Nevertheless, the Court limited its holding to situations where the trustees are also the settlors and beneficiaries of a revocable living trust, leaving open the question of whether trustees of irrevocable trusts—or trustees who are not beneficiaries—would be treated similarly. Practitioners should therefore assess the specific trust structure before relying on this precedent.
Referenced Statutes and Doctrines
- San Francisco Rent Stabilization and Arbitration Ordinance, § 37.9(a)(8) (family‑move‑in eviction provision)
- San Francisco Rent Ordinance, § 37.2(h) (definition of “landlord”)
- Rule 12.14(a) (interpretive rule for § 37.9(a)(8) evictions)
- California Probate Code (trust definitions; § 56)
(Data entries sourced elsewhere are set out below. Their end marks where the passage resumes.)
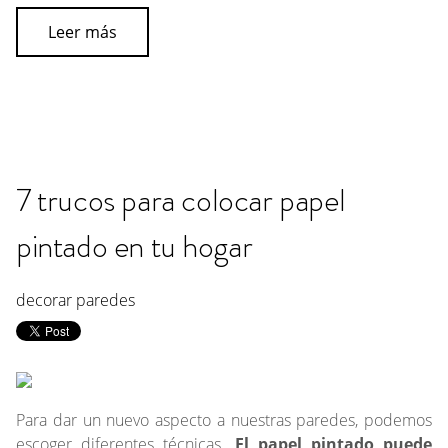
Leer más
7 trucos para colocar papel
pintado en tu hogar
decorar paredes
Para dar un nuevo aspecto a nuestras paredes, podemos
escoger diferentes técnicas.
El papel pintado puede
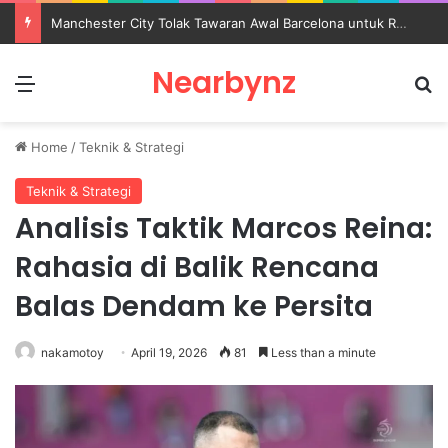
Manchester City Tolak Tawaran Awal Barcelona untuk Rodri
Nearbynz
Menu
S
Home
/
Teknik & Strategi
Teknik & Strategi
Analisis Taktik Marcos Reina:
Rahasia di Balik Rencana
Balas Dendam ke Persita
nakamotoy
April 19, 2026
81
Less than a minute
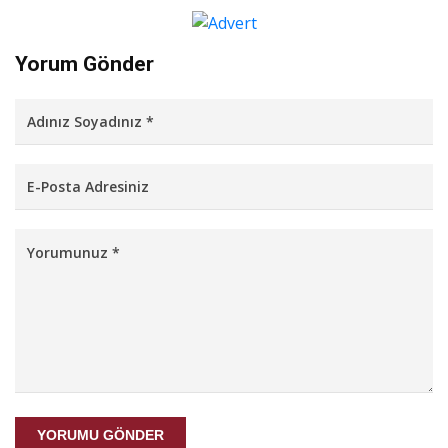
Yorum Gönder
YORUMU GÖNDER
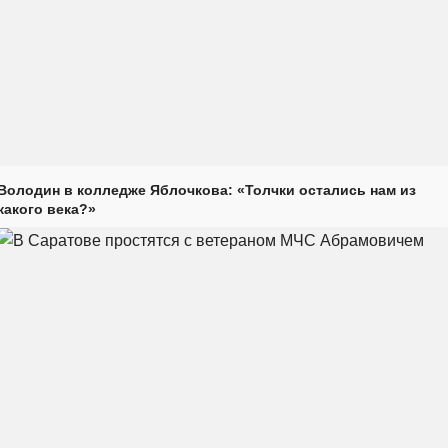
Володин в колледже Яблочкова: «Толчки остались нам из
какого века?»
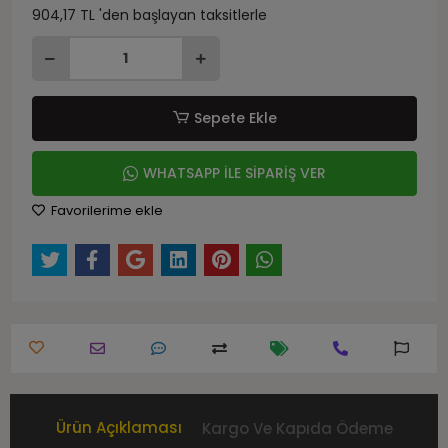
904,17 TL 'den başlayan taksitlerle
Sepete Ekle
WHATSAPP İLE SİPARİŞ VER
Favorilerime ekle
Ürün Açıklaması
Kargo Ve Kapıda Ödeme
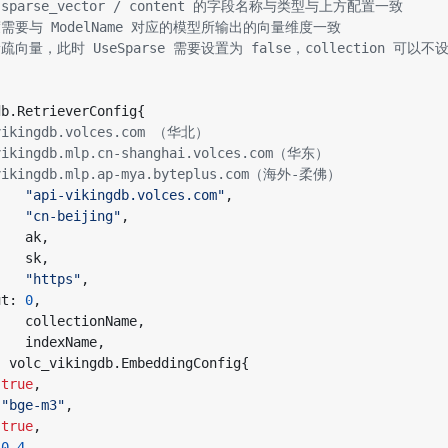
db
.
RetrieverConfig
{
-vikingdb.volces.com （华北）
vikingdb.mlp.cn-shanghai.volces.com（华东）
-vikingdb.mlp.ap-mya.byteplus.com（海外-柔佛）
"api-vikingdb.volces.com"
,
"cn-beijing"
,
ak
,
sk
,
"https"
,
ut
:
0
,
collectionName
,
indexName
,
:
volc_vikingdb
.
EmbeddingConfig
{
true
,
"bge-m3"
,
true
,
0.4
,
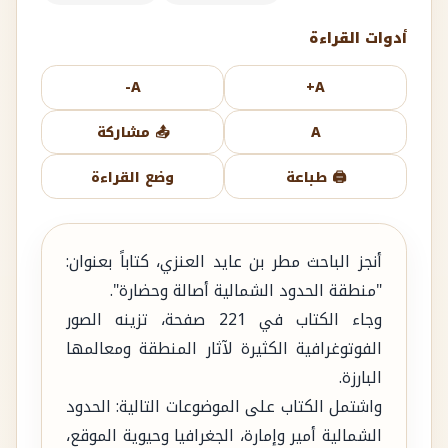
أدوات القراءة
A-
A+
A
📤 مشاركة
🖨️ طباعة
وضع القراءة
أنجز الباحث مطر بن عايد العنزي، كتاباً بعنوان:
"منطقة الحدود الشمالية أصالة وحضارة".
وجاء الكتاب في 221 صفحة، تزينه الصور
الفوتوغرافية الكثيرة لآثار المنطقة ومعالمها
البارزة.
واشتمل الكتاب على الموضوعات التالية: الحدود
الشمالية أمير وإمارة، الجغرافيا وحيوية الموقع،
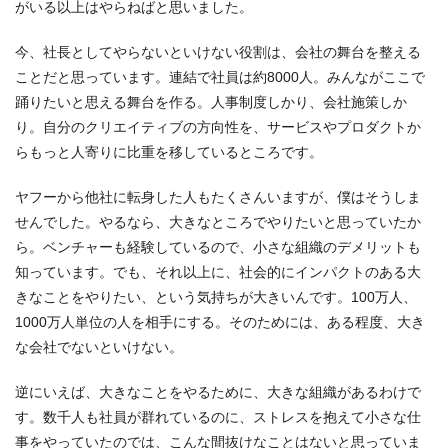
がいる以上はやらねばと思いました。
今、社長としてやらないといけない役割は、会社の舞台を整える
ことだと思っています。連結で社員は約8000人。みんながここで
踊りたいと思える舞台を作る。人事制度しかり、会社施策しか
り。自分のクリエイティブの方向性を、サービスやプロダクトか
らもっと人寄りに比重を移しているところです。
ヤフーから他社に転身した人もたくさんいますが、僕はそうしま
せんでした。やるなら、大きなところでやりたいと思っていたか
ら。ベンチャーも経験しているので、小さな組織のデメリットも
知っています。でも、それ以上に、社会的にインパクトのある大
きなことをやりたい、という気持ちが大きいんです。100万人、
1000万人単位の人を相手にする。そのためには、ある程度、大き
な会社でないといけない。
逆にいえば、大きなことをやるために、大きな組織があるわけで
す。数千人も社員が群れているのに、ストレスを抱えて小さな仕
事をやっていたのでは、こんな間抜けなことはないと思っていま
- California Civil Code § 671 (definition of “person”) and § 14(a) (corporations as persons)
- California Government Code § 7060(a) (Ellis Act reference)
Key Cases Cited
- Kadison, Pfaelzer, Woodard, Quinn & Rossi v. Wilson, 197 Cal.App.3d 1 (1987) – trust not a natural person.
- Galdjie v. Darwish, 113 Cal.App.4th 1331 (2003) – trustees hold legal title.
- Moeller v. Superior Court, 16 Cal.4th 1124 (1997) – trust as fiduciary relationship.
- Zanelli v. McGrath, 166 Cal.App.4th 615 (2008) – revocable trust as “probate avoidance device.”
- Aulisio v. Bancroft, 230 Cal.App.4th 1516 (2014) – trustee‑in‑propria representation.
- Parkmerced Co. v. San Francisco Rent Stabilization & Arbitration Bd., 215 Cal.App.3d 490 (1989) – liberal construction of remedial housing statutes.
- DeLisi v. Lam, 39 Cal.App.5th 663 (2019) – good‑faith requirement in family‑move‑in evictions.
- Dr. Leevil, LLC v. Westlake Health Care Center, 6 Cal.5th 474 (2018) – strict construction of unlawful‑detainer statutes.